» 抜粋文

.....

一方、後半では、キヤノンが2021年からスタートした「グローバル優良企業グループ構想フェーズVI」にあわせて再編した「プリンティング」、「イメージング」、「メディカル」、「インダストリアル」の4つのビジネスユニットの観点から取り組みを説明した。
御手洗会長兼社長 CEOは、「キヤノンは、カメラやプリンタの会社だと言われてきた。前回、Canon EXPOを開催した8年前は確かにそうだった。しかし、デジタル時代に対応し、AIの加速度的な進化を見据え、新たな事業をM&Aにより獲得し、事業ポートフォリオを大幅に入れ替えてきた。この力を最大限に生かすために、事業部やグループ会社を4つのビジネスユニットに再編した。それぞれが将来技術の開発を進め、連携をしながら、会社全体の事業拡大を推進してきた」と、再編の狙いを改めて示した。
プリンティングでは、キヤノンが持つ電子写真とインクジェットの2大技術を軸に、豊富なラインアップを揃え、多様化するプリントニーズに対応してきたことを強調しながら、「最近では、リモートワークの広がりもあり、場所を問わずに印刷したいというニーズが高まっている。それにあわせて、自宅やオフィスなど、働く場所に捉われずに、すぐに、きれいに、安全にプリントアウトする環境を構築してきた」と語った。

.....

» 取り組む課題
上に掲げたキヤノンの事業再編に関する抜粋を、一字一句違えずにすべて抜き出すこと。

.....

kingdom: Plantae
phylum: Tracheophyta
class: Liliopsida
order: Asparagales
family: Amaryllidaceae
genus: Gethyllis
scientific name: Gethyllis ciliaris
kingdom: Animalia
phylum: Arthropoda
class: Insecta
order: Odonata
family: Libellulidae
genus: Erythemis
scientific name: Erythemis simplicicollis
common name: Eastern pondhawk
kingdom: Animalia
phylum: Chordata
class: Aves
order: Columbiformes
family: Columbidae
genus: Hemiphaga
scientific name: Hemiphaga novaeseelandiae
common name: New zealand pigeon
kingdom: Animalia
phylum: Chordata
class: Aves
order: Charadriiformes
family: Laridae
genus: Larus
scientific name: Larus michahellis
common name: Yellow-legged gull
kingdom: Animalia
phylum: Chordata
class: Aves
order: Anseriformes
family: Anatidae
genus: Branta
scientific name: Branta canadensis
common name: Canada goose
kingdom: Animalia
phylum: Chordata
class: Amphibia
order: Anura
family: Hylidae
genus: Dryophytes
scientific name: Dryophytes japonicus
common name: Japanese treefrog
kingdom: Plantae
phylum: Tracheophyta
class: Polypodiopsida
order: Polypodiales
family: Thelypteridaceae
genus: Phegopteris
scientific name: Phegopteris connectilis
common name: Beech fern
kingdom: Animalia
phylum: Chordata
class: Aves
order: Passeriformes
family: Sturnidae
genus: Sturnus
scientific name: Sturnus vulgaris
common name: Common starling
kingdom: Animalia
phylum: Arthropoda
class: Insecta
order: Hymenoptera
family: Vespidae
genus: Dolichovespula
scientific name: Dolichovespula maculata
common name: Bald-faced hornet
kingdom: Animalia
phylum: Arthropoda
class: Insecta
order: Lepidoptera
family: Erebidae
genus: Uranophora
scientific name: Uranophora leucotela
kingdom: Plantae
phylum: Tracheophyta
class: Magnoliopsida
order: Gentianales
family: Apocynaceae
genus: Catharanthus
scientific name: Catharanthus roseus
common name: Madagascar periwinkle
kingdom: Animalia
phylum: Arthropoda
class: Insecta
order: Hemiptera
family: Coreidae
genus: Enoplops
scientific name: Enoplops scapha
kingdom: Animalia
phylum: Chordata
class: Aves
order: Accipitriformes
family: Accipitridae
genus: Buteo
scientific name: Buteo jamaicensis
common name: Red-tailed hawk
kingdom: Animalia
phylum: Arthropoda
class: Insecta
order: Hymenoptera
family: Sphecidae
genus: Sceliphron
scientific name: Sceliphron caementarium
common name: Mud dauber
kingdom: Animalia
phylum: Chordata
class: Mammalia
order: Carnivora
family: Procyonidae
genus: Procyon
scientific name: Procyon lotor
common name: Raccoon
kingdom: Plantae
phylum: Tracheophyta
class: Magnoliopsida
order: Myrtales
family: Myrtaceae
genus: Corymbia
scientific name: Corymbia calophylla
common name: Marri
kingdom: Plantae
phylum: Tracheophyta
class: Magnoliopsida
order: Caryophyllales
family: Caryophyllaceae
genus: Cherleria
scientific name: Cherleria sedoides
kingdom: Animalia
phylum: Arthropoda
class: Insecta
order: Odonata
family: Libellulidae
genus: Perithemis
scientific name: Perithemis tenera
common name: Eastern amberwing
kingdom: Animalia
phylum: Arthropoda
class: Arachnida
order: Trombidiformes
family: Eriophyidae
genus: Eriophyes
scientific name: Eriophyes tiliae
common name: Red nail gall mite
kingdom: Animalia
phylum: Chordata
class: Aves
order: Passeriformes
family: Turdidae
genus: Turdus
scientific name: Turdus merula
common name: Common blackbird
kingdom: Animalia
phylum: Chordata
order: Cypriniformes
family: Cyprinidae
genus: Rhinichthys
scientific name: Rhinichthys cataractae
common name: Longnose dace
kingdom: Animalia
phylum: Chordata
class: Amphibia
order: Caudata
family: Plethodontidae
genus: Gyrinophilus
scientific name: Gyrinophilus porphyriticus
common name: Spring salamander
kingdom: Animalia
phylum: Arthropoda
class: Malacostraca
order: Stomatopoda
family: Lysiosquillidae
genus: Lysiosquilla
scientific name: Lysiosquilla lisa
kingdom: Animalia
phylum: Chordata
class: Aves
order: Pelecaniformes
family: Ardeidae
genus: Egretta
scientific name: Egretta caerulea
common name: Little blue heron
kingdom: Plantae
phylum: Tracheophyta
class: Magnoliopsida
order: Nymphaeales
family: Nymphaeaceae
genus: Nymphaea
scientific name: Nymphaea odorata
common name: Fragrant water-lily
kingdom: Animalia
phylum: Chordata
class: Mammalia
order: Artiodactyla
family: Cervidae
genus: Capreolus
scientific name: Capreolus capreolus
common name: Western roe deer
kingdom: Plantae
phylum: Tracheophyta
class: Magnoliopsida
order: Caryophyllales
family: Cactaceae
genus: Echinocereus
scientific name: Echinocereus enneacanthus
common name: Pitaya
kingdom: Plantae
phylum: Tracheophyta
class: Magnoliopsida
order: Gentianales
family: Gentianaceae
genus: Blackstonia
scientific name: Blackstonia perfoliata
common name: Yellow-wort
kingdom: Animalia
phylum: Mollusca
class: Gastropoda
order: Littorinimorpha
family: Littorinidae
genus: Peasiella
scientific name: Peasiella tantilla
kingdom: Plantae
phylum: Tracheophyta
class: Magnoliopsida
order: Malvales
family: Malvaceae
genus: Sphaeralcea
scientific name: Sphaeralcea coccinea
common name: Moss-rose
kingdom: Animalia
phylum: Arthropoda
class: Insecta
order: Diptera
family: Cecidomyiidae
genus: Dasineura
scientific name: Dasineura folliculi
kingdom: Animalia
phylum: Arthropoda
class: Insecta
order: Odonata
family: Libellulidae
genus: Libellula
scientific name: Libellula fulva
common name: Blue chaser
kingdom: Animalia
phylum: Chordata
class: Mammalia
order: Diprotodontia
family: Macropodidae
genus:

.....

» 解答例
一方、後半では、キヤノンが2021年からスタートした「グローバル優良企業グループ構想フェーズVI」にあわせて再編した「プリンティング」、「イメージング」、「メディカル」、「インダストリアル」の4つのビジネスユニットの観点から取り組みを説明した。
御手洗会長兼社長 CEOは、「キヤノンは、カメラやプリンタの会社だと言われてきた。前回、Canon EXPOを開催した8年前は確かにそうだった。しかし、デジタル時代に対応し、AIの加速度的な進化を見据え、新たな事業をM&Aにより獲得し、事業ポートフォリオを大幅に入れ替えてきた。この力を最大限に生かすために、事業部やグループ会社を4つのビジネスユニットに再編した。それぞれが将来技術の開発を進め、連携をしながら、会社全体の事業拡大を推進してきた」と、再編の狙いを改めて示した。
プリンティングでは、キヤノンが持つ電子写真とインクジェットの2大技術を軸に、豊富なラインアップを揃え、多様化するプリントニーズに対応してきたことを強調しながら、「最近では、リモートワークの広がりもあり、場所を問わずに印刷したいというニーズが高まっている。それにあわせて、自宅やオフィスなど、働く場所に捉われずに、すぐに、きれいに、安全にプリントアウトする環境を構築してきた」と語った。